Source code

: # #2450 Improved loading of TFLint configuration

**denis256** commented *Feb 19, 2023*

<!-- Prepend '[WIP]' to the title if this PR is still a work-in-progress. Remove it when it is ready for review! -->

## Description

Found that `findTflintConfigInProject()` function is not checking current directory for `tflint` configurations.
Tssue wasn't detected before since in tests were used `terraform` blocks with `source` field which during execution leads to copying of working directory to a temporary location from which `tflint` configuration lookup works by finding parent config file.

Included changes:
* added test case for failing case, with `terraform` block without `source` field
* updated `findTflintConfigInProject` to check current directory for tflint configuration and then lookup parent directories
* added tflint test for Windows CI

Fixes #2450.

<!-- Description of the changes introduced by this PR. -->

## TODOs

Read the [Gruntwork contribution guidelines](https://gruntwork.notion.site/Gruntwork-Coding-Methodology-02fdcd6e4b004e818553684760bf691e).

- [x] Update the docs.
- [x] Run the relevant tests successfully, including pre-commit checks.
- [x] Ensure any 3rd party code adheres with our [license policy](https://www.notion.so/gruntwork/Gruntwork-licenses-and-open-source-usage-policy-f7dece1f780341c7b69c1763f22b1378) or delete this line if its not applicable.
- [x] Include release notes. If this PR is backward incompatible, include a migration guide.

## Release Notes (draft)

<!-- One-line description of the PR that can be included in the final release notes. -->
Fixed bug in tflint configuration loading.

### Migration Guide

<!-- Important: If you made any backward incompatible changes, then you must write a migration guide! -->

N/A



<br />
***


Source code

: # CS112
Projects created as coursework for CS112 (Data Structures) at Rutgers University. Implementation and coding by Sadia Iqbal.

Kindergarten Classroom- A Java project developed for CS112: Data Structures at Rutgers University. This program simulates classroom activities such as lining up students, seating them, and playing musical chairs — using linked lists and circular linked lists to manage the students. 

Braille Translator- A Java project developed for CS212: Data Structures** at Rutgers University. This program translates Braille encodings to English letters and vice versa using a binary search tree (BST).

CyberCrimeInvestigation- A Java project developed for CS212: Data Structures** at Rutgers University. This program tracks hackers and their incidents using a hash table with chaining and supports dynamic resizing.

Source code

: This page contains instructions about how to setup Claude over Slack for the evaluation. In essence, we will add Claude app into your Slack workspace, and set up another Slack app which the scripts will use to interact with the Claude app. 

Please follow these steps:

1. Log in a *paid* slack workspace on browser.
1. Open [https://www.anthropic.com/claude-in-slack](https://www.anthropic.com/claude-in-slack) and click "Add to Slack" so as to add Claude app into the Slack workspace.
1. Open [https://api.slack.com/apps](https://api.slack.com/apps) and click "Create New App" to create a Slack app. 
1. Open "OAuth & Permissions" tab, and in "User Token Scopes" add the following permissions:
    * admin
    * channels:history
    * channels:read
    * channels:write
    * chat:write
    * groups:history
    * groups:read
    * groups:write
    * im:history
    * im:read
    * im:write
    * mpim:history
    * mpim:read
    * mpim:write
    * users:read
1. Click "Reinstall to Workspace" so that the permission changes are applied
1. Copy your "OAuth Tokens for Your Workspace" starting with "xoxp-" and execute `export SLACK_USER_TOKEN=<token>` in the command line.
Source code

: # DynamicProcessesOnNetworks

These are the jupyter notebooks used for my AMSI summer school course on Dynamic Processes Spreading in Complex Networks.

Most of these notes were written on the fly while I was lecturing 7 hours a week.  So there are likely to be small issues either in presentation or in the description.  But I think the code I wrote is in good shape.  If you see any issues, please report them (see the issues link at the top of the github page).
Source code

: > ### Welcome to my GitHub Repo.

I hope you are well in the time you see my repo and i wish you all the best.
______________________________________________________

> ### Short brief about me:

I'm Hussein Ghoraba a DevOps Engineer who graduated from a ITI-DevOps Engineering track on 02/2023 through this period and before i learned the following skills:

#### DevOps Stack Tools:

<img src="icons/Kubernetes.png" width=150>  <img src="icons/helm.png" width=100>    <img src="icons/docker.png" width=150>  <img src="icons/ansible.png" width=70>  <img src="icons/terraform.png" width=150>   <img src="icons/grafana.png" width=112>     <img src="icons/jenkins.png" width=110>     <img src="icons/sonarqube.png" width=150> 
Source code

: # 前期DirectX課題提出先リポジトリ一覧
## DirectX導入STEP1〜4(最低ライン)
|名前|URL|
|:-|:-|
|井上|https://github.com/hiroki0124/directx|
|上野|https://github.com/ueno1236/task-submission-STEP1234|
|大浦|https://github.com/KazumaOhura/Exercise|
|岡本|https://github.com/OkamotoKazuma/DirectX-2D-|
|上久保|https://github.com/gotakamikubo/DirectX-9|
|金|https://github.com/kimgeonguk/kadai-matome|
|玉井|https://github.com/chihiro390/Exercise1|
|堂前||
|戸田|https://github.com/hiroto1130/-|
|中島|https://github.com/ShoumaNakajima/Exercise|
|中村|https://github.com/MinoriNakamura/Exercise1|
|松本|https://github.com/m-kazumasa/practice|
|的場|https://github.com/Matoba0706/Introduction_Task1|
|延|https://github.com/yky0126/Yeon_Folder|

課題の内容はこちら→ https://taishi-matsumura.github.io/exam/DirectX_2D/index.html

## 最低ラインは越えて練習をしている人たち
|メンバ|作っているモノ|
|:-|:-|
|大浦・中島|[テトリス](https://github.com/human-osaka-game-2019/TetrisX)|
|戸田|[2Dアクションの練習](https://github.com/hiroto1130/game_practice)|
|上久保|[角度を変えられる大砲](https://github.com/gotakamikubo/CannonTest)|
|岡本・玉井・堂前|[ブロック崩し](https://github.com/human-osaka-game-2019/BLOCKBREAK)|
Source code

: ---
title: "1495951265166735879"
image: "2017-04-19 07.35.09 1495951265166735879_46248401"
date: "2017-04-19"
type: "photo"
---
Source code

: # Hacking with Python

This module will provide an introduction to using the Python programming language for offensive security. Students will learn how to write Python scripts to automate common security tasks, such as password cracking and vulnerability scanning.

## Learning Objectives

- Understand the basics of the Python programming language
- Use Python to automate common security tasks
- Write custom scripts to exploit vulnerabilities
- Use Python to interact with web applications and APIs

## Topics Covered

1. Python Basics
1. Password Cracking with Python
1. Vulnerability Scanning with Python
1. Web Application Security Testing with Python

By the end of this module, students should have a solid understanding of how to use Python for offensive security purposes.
───
= TASK STATEMENT =
Wherever the string "about" appears in the entries above, return the line it appears on.

= RESULT OF THE TASK =
: This page contains instructions about how to setup Claude over Slack for the evaluation. In essence, we will add Claude app into your Slack workspace, and set up another Slack app which the scripts will use to interact with the Claude app. 
> ### Short brief about me:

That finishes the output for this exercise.